-------- Data for this task --------

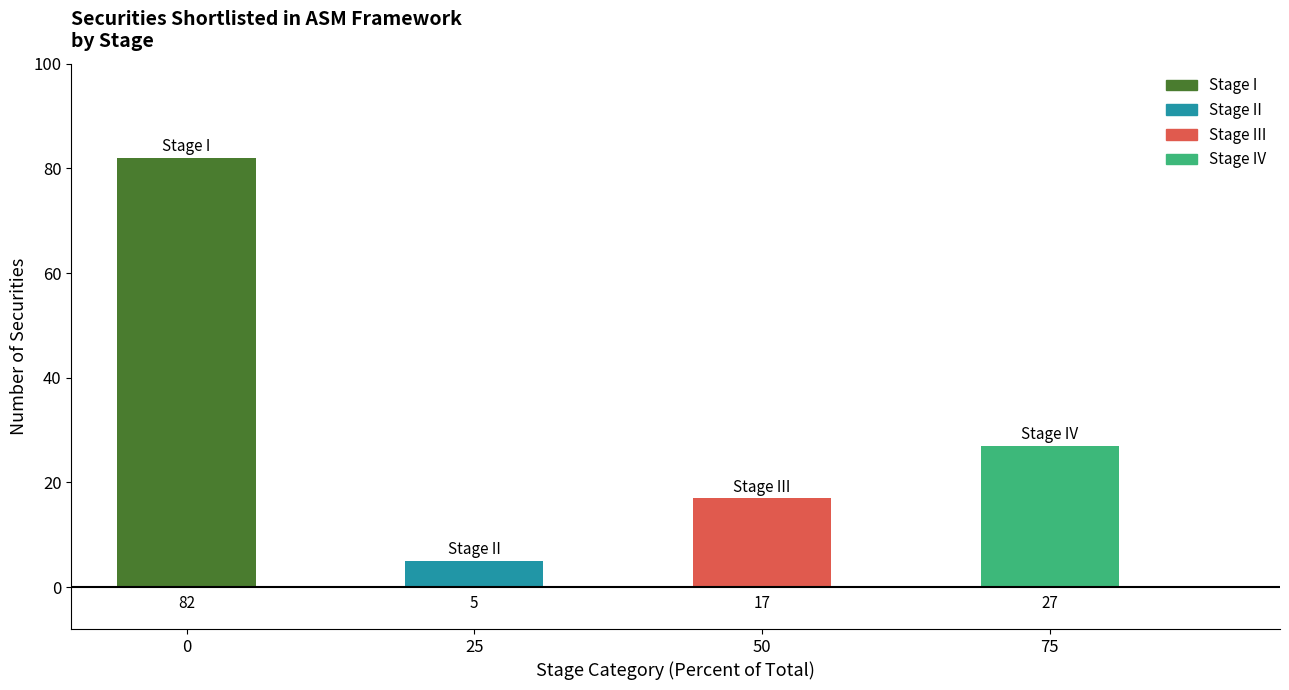

The value at 50 is 17. True or false?

True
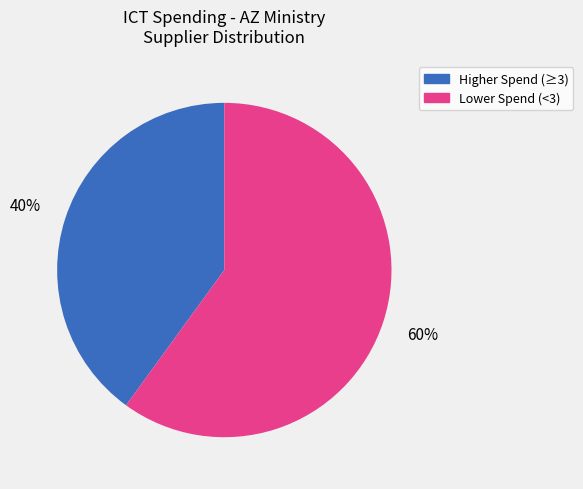

What is the largest slice in the pie chart?

Lower Spend (<3)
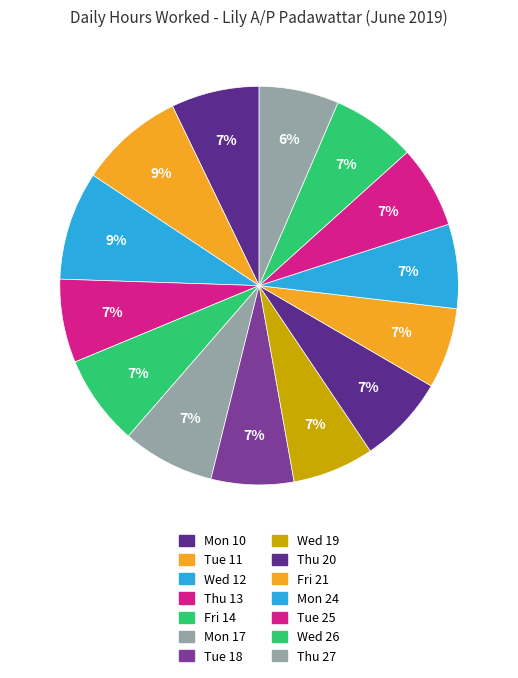

Is there a majority slice in this chart?

No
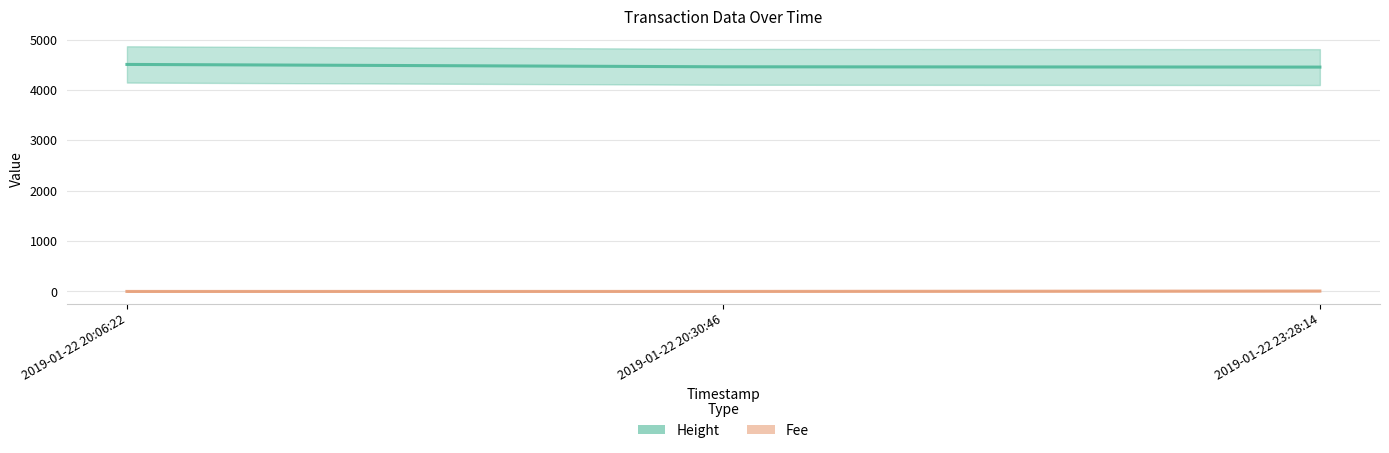

Reading left to right, transcribe all the data shown in this chart.

Height: 2019-01-22 20:06:22=4506.0	2019-01-22 20:30:46=4459.0	2019-01-22 23:28:14=4453.0
Fee: 2019-01-22 20:06:22=0.1	2019-01-22 20:30:46=0.5	2019-01-22 23:28:14=7.8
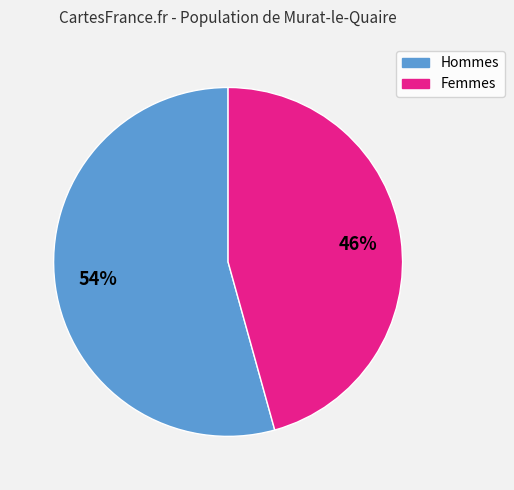

Does any single category account for the majority?

Yes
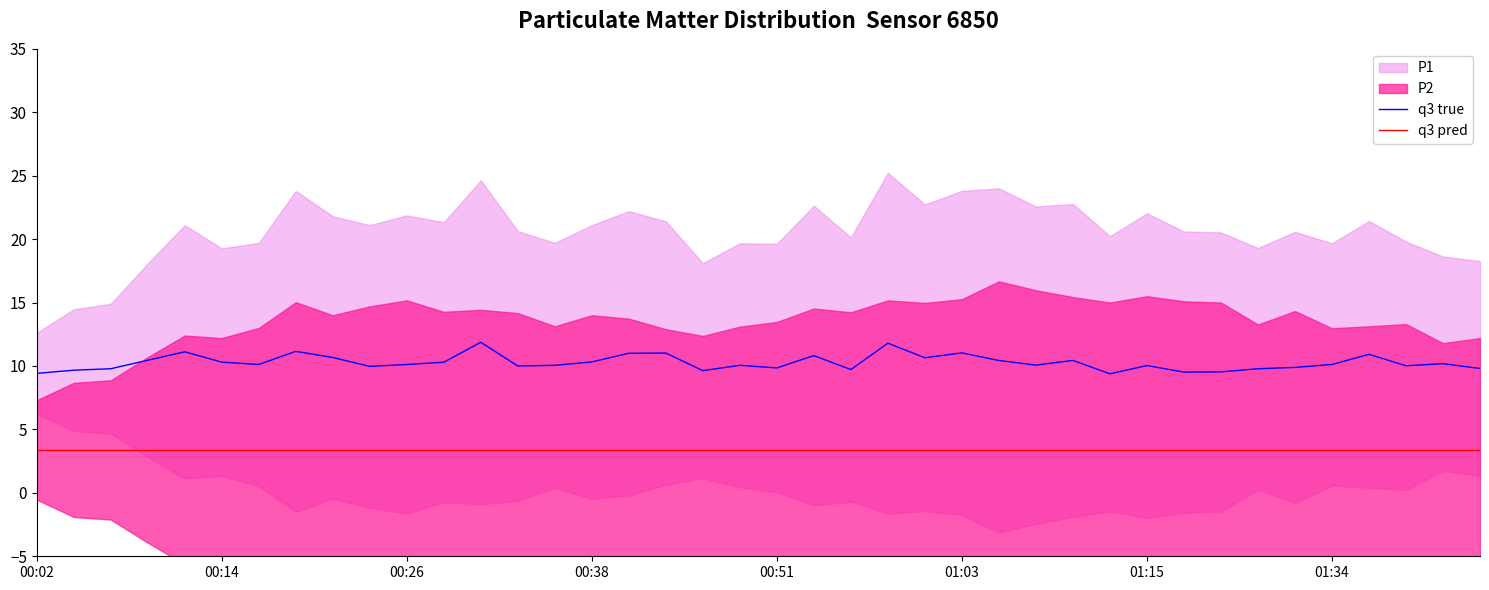

What is the lowest value of the q3 true series?

9.4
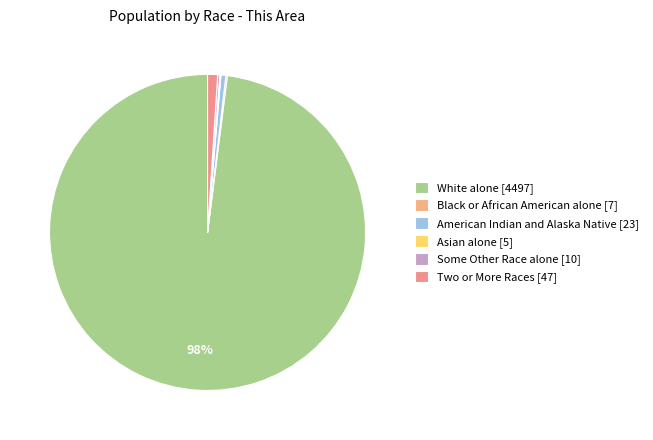

Is it true that Black or African American alone is 0% of the pie?

True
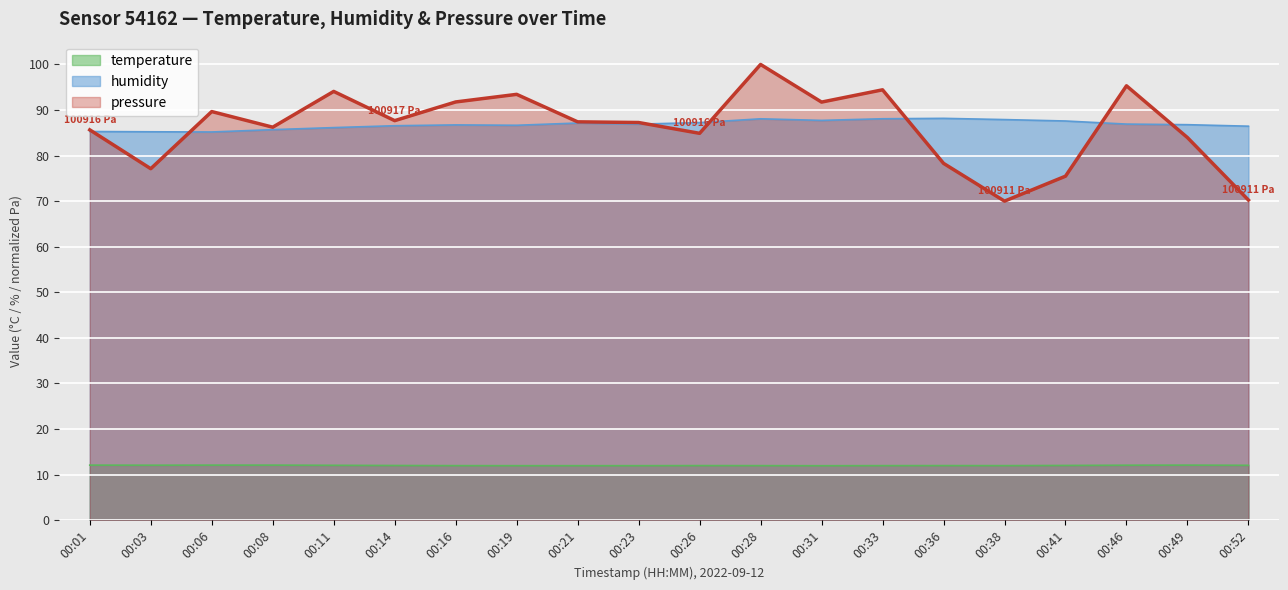

Rank the series by their maximum value, from lowest to highest.

temperature, humidity, pressure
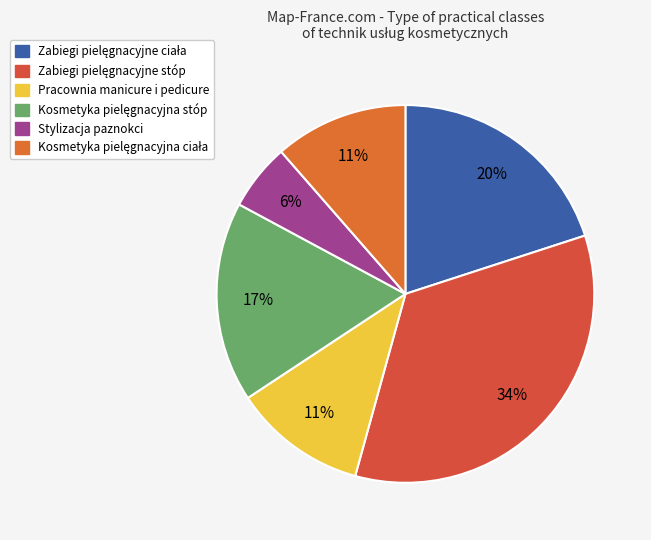

To the nearest percent, what is the average slice percentage?

17%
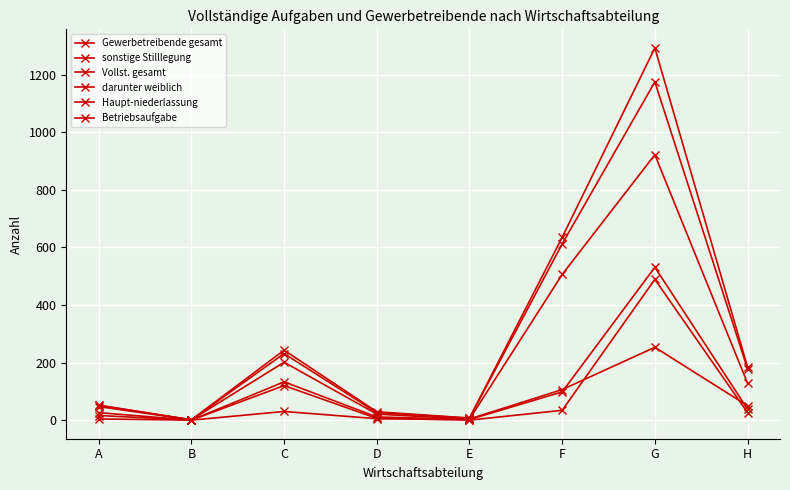

How many data points in sonstige Stilllegung are less than 128?

4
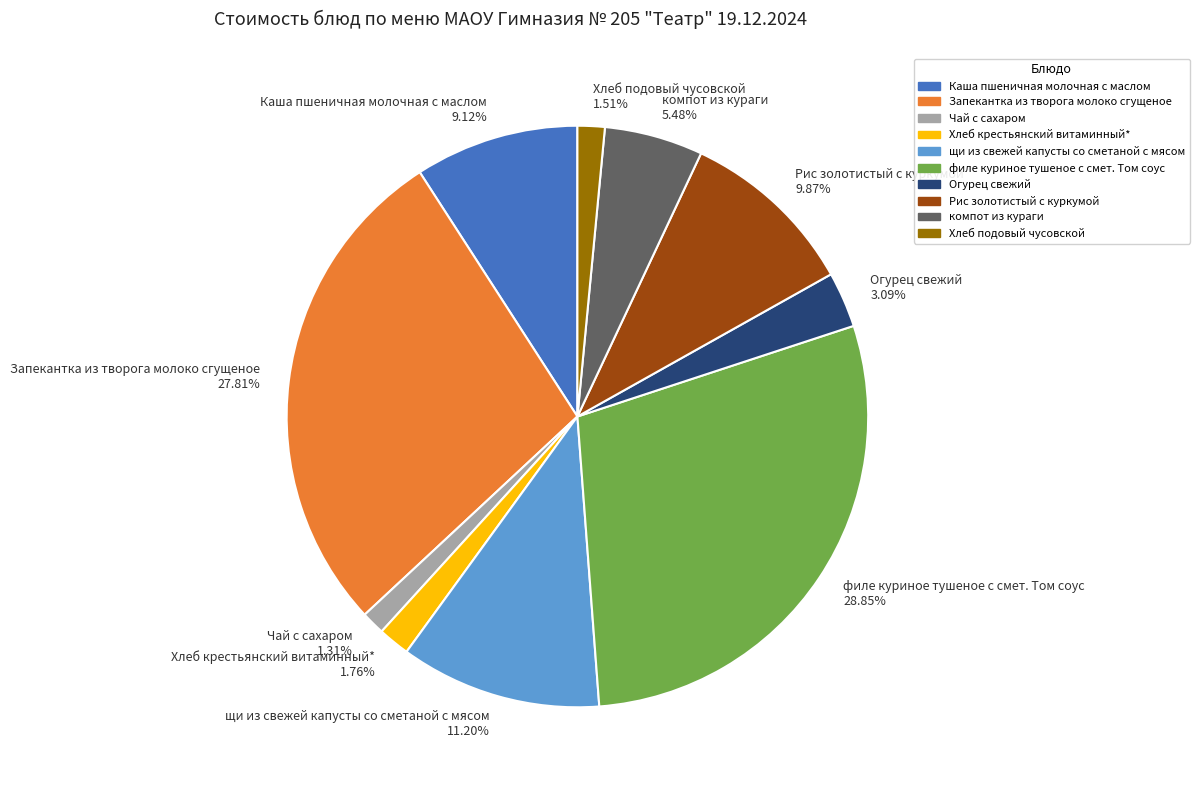

Which has a higher value, Запекантка из творога молоко сгущеное or Огурец свежий?

Запекантка из творога молоко сгущеное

--------

▶ **Required work**
Copy every line of the records above word for word, leaving out the pictures.

▶ **Result for this task**
The value at 50 is 17. True or false?

True

What is the largest slice in the pie chart?

Lower Spend (<3)

Is there a majority slice in this chart?

No

Reading left to right, transcribe all the data shown in this chart.

Height: 2019-01-22 20:06:22=4506.0	2019-01-22 20:30:46=4459.0	2019-01-22 23:28:14=4453.0
Fee: 2019-01-22 20:06:22=0.1	2019-01-22 20:30:46=0.5	2019-01-22 23:28:14=7.8

Does any single category account for the majority?

Yes

What is the lowest value of the q3 true series?

9.4

Is it true that Black or African American alone is 0% of the pie?

True

Rank the series by their maximum value, from lowest to highest.

temperature, humidity, pressure

To the nearest percent, what is the average slice percentage?

17%

How many data points in sonstige Stilllegung are less than 128?

4

Which has a higher value, Запекантка из творога молоко сгущеное or Огурец свежий?

Запекантка из творога молоко сгущеное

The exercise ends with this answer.